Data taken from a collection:
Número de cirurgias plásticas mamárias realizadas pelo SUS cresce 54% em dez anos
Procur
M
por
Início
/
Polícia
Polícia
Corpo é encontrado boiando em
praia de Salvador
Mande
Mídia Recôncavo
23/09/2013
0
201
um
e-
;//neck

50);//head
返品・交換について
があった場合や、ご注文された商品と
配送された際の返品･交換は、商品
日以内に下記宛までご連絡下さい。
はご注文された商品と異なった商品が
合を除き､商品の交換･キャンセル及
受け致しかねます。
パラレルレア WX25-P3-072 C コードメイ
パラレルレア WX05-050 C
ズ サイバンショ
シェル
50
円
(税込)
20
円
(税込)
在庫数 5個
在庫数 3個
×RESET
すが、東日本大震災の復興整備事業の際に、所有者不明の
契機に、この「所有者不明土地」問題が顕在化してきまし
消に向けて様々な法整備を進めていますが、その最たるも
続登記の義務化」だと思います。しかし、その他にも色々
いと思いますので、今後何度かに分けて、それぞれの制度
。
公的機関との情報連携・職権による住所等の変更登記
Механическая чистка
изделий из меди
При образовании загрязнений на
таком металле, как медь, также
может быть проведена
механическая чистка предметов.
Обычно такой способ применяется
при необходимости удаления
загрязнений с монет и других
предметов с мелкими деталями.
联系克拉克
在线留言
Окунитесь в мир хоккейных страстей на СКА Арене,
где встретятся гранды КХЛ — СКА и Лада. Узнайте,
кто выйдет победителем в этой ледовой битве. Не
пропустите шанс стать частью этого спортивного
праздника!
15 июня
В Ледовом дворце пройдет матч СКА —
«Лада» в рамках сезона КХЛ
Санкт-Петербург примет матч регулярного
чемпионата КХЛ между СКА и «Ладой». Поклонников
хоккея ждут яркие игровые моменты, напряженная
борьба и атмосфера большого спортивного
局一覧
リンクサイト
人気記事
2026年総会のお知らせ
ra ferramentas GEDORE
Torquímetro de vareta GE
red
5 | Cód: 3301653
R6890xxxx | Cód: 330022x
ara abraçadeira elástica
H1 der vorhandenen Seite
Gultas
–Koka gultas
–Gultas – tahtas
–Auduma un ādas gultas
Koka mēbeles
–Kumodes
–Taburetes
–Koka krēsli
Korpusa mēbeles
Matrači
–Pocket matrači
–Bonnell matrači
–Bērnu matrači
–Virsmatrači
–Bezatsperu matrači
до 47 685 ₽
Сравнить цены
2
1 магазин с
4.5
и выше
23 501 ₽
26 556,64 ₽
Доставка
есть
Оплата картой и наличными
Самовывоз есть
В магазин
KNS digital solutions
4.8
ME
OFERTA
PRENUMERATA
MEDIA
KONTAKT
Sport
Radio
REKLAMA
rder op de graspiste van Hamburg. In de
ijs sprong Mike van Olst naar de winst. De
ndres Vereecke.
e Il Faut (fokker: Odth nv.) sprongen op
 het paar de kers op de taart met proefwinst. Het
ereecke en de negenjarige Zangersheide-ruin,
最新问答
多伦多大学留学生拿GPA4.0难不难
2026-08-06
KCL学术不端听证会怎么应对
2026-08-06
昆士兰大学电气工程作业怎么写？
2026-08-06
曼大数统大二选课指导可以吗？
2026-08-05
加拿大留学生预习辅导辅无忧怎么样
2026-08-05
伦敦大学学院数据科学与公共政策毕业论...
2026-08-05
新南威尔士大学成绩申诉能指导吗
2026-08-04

### PROBLEM REQUIREMENTS
Return every line of the listing above that contains the string "чистка", counting only matches with the same uppercase and lowercase letters.

### EXPECTED ANSWER
Механическая чистка
механическая чистка предметов.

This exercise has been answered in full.